Selon le ministre des Affaires municipales, les nombreux problèmes d'éthique qui ont fait surface dans l'administration de la Ville de Montréal constituent des «cas isolés». «On ne fera pas de grande enquête là-dessus», a tranché M. Laurent Lessard.

Des cas isolés? On a plutôt l'impression, à voir les scandales éclater les uns après les autres, à voir aussi la Sûreté du Québec multiplier les enquêtes et les perquisitions, qu'une frange de l'industrie de la construction a érigé en système les tentatives de corruption d'officiers municipaux. Peut-on croire que seulement un conseiller municipal, que seulement un fonctionnaire se sont vu offrir un séjour en bateau ou un voyage en Italie? Se peut-il vraiment que cette façon de faire n'ait eu cours qu'à Montréal?

 

Rappelons quelques faits:

> à Montréal, cinq enquêtes policières sont en cours sur de graves irrégularités relatives à divers contrats et transactions;

> la Sûreté du Québec mène une enquête de grande envergure sur des pratiques illicites dans le milieu de la construction;

> l'Agence de revenu du Canada soupçonne des entreprises appartenant à l'entrepreneur Tony Accurso d'évasion fiscale pour la somme de 4,5 millions;

> nombreux sont ceux qui prétendent qu'il en coûte sensiblement plus cher de construire au Québec qu'ailleurs en Amérique du Nord (affirmation validée par des statistiques);

> on entend dire depuis des années, de sources diverses, que des entreprises déjouent le processus d'appels d'offres en se partageant les contrats;

> quant aux liens entre l'industrie et le crime organisé, le président de l'Association de la construction du Québec, Gilbert Grimard, estime qu'«on peut difficilement dire où cela commence et où cela finit.»
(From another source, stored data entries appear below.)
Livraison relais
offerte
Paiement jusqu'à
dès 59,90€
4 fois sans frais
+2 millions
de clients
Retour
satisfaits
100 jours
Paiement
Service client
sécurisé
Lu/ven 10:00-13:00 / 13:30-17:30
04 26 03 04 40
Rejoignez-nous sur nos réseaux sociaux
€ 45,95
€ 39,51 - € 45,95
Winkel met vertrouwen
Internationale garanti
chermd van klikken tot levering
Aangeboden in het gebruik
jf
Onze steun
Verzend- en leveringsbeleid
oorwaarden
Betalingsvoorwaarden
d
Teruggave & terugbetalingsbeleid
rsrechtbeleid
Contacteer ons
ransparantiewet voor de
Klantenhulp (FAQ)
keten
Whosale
Voilà le problème: à une époque marquée par les fraudes de toutes sortes, les Québécois se demandent jusqu'à quel point la corruption a envahi le domaine des travaux publics. Personne n'est rassuré quand on leur dit qu'il s'agit de «cas isolés». C'est pourquoi certains réclament la mise sur pied d'une «commission Cliche pour notre temps» (Yves Boisvert). Le gouvernement Charest a jusqu'ici écarté cette idée, préférant laisser les enquêtes policières suivre leur cours.

Il est vrai que la priorité doit aller à la chasse aux criminels. Vrai aussi que le mandat d'une telle commission ne serait pas facile à délimiter. Par contre, une enquête publique permettrait de dresser un portrait exhaustif de la situation, ce qui nous paraît de plus en plus nécessaire.

Chose certaine, le gouvernement Charest doit faire preuve dans ce dossier d'un leadership beaucoup plus vigoureux. Les comportements mis au jour par les médias sont extrêmement troublants. Si ce n'était que la pointe de l'iceberg, des pans importants de l'économie et de la politique québécoises se révéleraient gangrenés par la copinage.

Compte tenu de l'importance des enjeux, Québec doit s'empresser de faire savoir:

- qu'il fait de ce dossier une priorité;

- que si la SQ a besoin de plus de ressources pour mener à bien ses enquêtes, elle les obtiendra;

- qu'il envisage sérieusement la tenue d'une enquête publique sur les liens entre l'industrie de la construction, le crime organisé et les tentatives de corruption d'officiers municipaux.